--- DATA LISTING ---

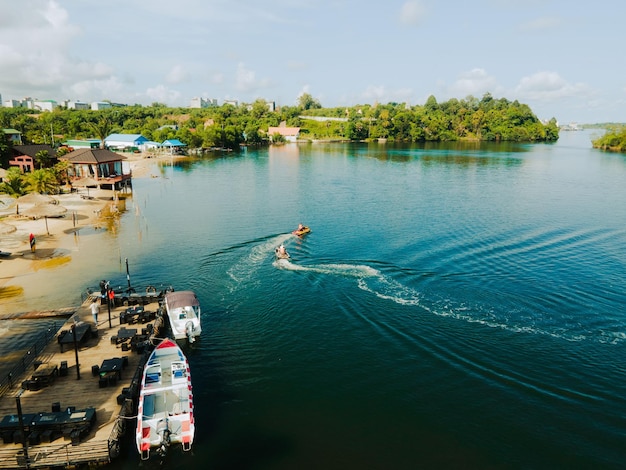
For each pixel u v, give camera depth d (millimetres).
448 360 34938
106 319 39844
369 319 41406
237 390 31891
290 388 32062
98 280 50625
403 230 71312
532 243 63062
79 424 25922
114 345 35406
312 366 34625
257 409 29875
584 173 141250
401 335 38562
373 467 25078
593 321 40531
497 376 32875
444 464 25250
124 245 63406
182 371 31062
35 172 91750
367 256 58219
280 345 37594
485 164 167750
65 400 28672
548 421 28438
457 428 27984
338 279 50656
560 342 37125
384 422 28594
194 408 29969
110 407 28172
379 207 89750
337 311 43125
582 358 34906
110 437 25406
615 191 107375
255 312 43375
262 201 96500
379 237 67188
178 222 77188
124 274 52500
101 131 192125
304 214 83688
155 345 36219
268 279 51000
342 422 28625
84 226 73062
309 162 175000
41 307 43750
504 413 29203
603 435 27188
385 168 155750
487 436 27281
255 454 26031
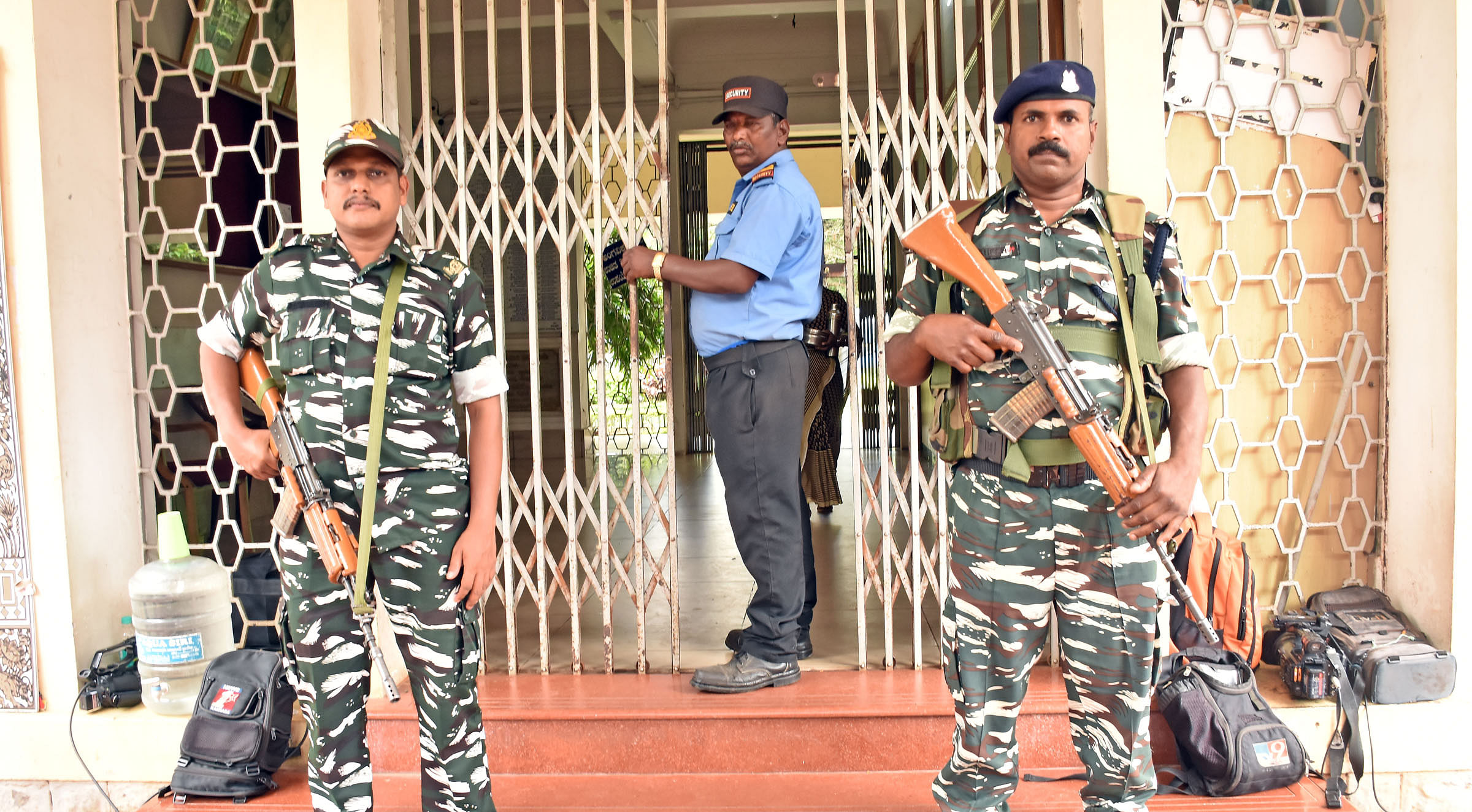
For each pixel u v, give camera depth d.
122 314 3.49
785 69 7.97
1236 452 3.45
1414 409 3.21
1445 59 3.05
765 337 3.05
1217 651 2.96
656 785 2.97
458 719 2.29
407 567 2.20
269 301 2.17
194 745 2.95
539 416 3.49
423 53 3.46
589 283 8.40
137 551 3.54
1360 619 3.24
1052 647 3.35
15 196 3.17
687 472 8.84
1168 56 3.34
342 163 2.11
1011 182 2.21
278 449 2.14
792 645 3.22
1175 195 3.38
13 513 3.23
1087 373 2.10
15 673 3.27
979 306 2.19
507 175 7.46
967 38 4.93
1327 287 3.41
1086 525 2.14
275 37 3.77
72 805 3.22
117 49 3.49
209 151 3.68
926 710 3.01
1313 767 3.01
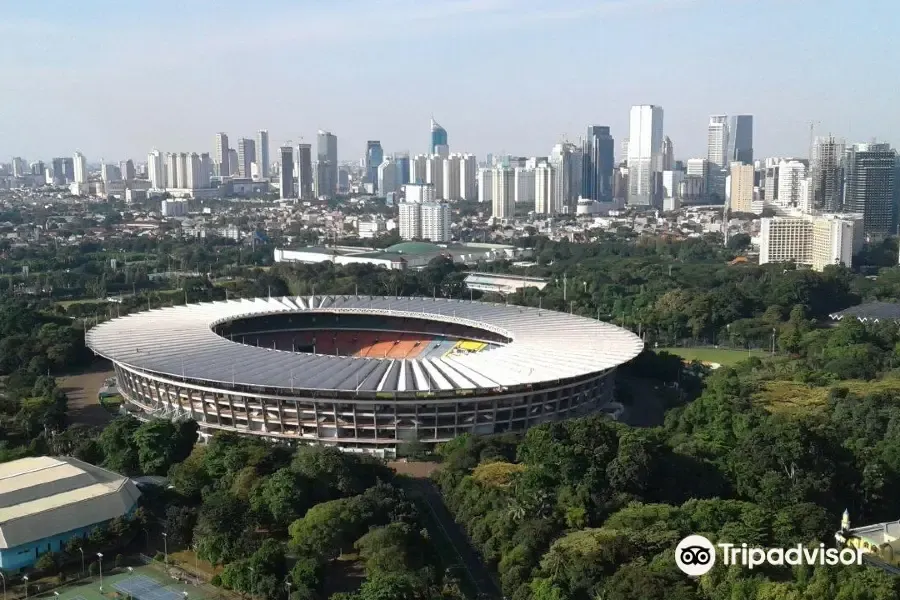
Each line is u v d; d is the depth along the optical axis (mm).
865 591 177250
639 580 184125
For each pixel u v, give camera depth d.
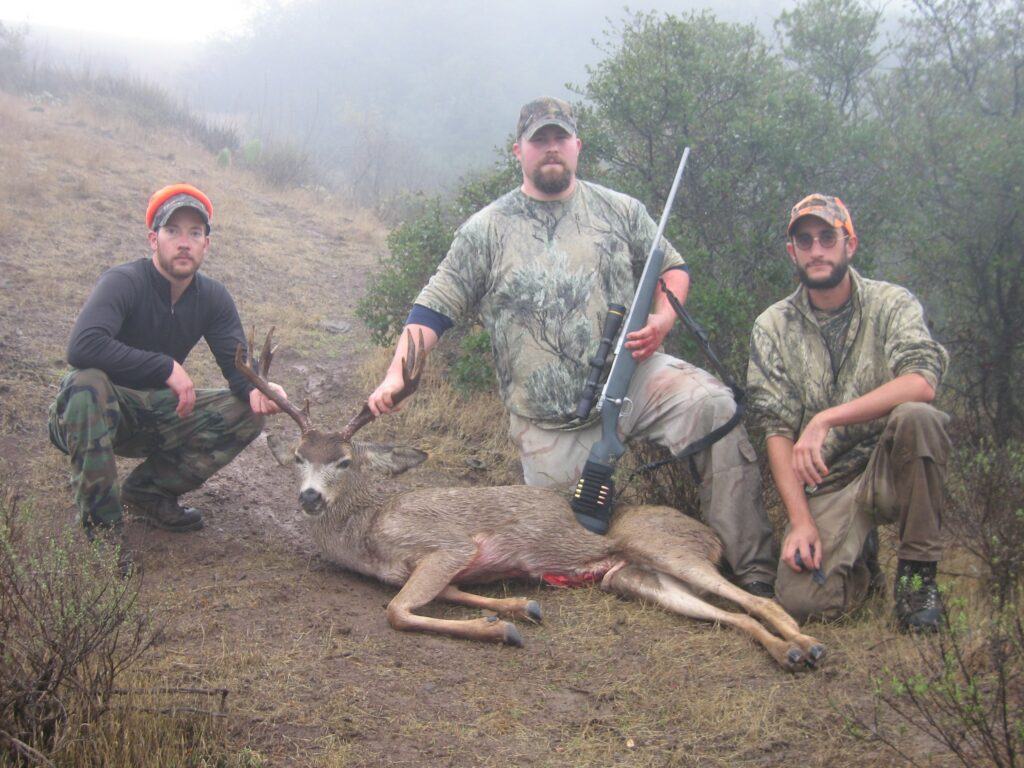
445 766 3.47
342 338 9.17
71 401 5.03
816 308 5.00
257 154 16.14
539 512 5.24
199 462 5.65
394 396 5.43
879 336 4.85
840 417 4.55
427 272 8.18
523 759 3.54
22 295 8.62
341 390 8.06
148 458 5.70
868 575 4.73
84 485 5.02
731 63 7.88
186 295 5.61
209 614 4.60
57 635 3.37
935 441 4.37
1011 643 3.61
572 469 5.71
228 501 6.25
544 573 5.27
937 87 8.53
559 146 5.63
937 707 3.35
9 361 7.38
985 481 4.86
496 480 6.86
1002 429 6.75
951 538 5.15
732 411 5.27
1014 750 3.12
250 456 6.83
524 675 4.21
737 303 6.77
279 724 3.64
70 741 3.16
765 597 5.00
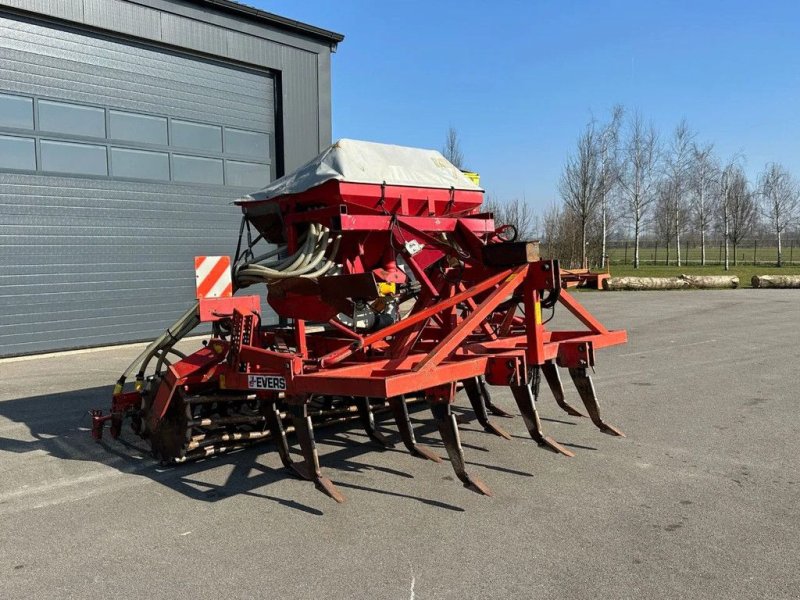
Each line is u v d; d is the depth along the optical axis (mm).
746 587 3074
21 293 11117
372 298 4613
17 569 3459
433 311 5051
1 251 10859
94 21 11641
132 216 12508
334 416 5828
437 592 3104
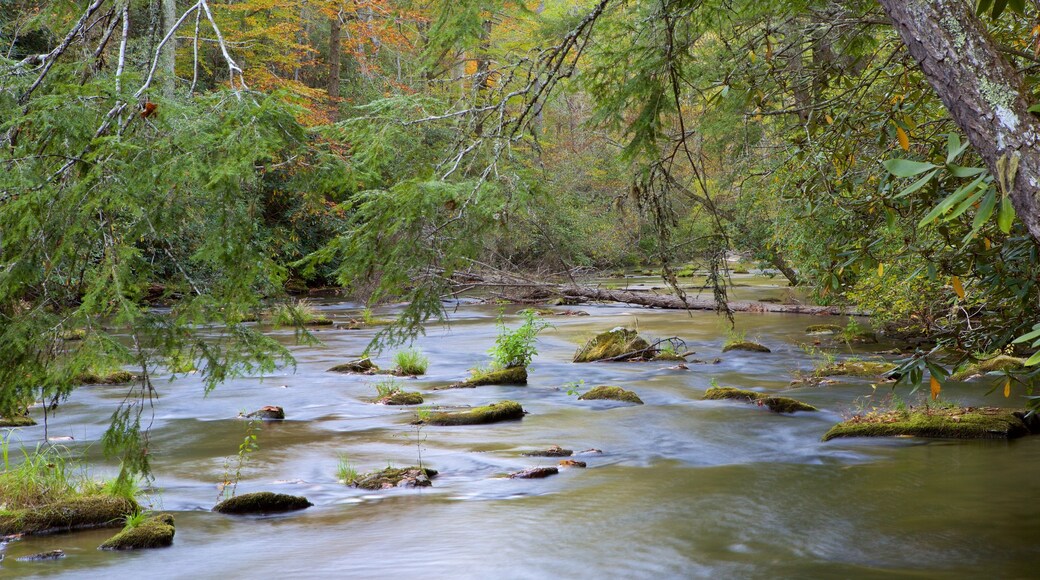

---

> **TO DO**
For this task, give again exactly the lines from the line with "280 345 37594" through the end of the entries, including both ends, and omit the pictures.

> **WRITTEN RESPONSE**
280 345 37594
485 164 167750
65 400 28672
548 421 28438
457 428 27984
338 279 50656
560 342 37125
384 422 28594
194 408 29969
110 407 28172
379 207 89750
337 311 43125
582 358 34906
110 437 25406
615 191 107375
255 312 43375
262 201 96500
379 237 67188
178 222 77188
124 274 52500
101 131 192125
304 214 83688
155 345 36219
268 279 51000
342 422 28625
84 226 73062
309 162 175000
41 307 43750
504 413 29203
603 435 27188
385 168 155750
487 436 27281
255 454 26031
For each pixel u v, give camera depth d.
122 314 3.49
785 69 7.97
1236 452 3.45
1414 409 3.21
1445 59 3.05
765 337 3.05
1217 651 2.96
656 785 2.97
458 719 2.29
407 567 2.20
269 301 2.17
194 745 2.95
539 416 3.49
423 53 3.46
589 283 8.40
137 551 3.54
1360 619 3.24
1052 647 3.35
15 196 3.17
687 472 8.84
1168 56 3.34
342 163 2.11
1011 182 2.21
278 449 2.14
792 645 3.22
1175 195 3.38
13 513 3.23
1087 373 2.10
15 673 3.27
979 306 2.19
507 175 7.46
967 38 4.93
1327 287 3.41
1086 525 2.14
275 37 3.77
72 805 3.22
117 49 3.49
209 151 3.68
926 710 3.01
1313 767 3.01
Each line is u v d; d is the depth along the optical axis (mm).
865 591 177250
639 580 184125
For each pixel u v, give camera depth d.
445 766 3.47
342 338 9.17
71 401 5.03
816 308 5.00
257 154 16.14
539 512 5.24
199 462 5.65
394 396 5.43
879 336 4.85
840 417 4.55
427 272 8.18
523 759 3.54
22 295 8.62
341 390 8.06
148 458 5.70
868 575 4.73
84 485 5.02
731 63 7.88
186 295 5.61
209 614 4.60
57 635 3.37
935 441 4.37
1011 643 3.61
572 469 5.71
228 501 6.25
544 573 5.27
937 87 8.53
559 146 5.63
937 707 3.35
9 361 7.38
985 481 4.86
496 480 6.86
1002 429 6.75
951 538 5.15
732 411 5.27
1014 750 3.12
250 456 6.83
524 675 4.21
737 303 6.77
279 724 3.64
70 741 3.16
765 597 5.00
Each line is u v d; d is the depth along the optical axis (mm).
746 587 3074
21 293 11117
372 298 4613
17 569 3459
433 311 5051
1 251 10859
94 21 11641
132 216 12508
334 416 5828
437 592 3104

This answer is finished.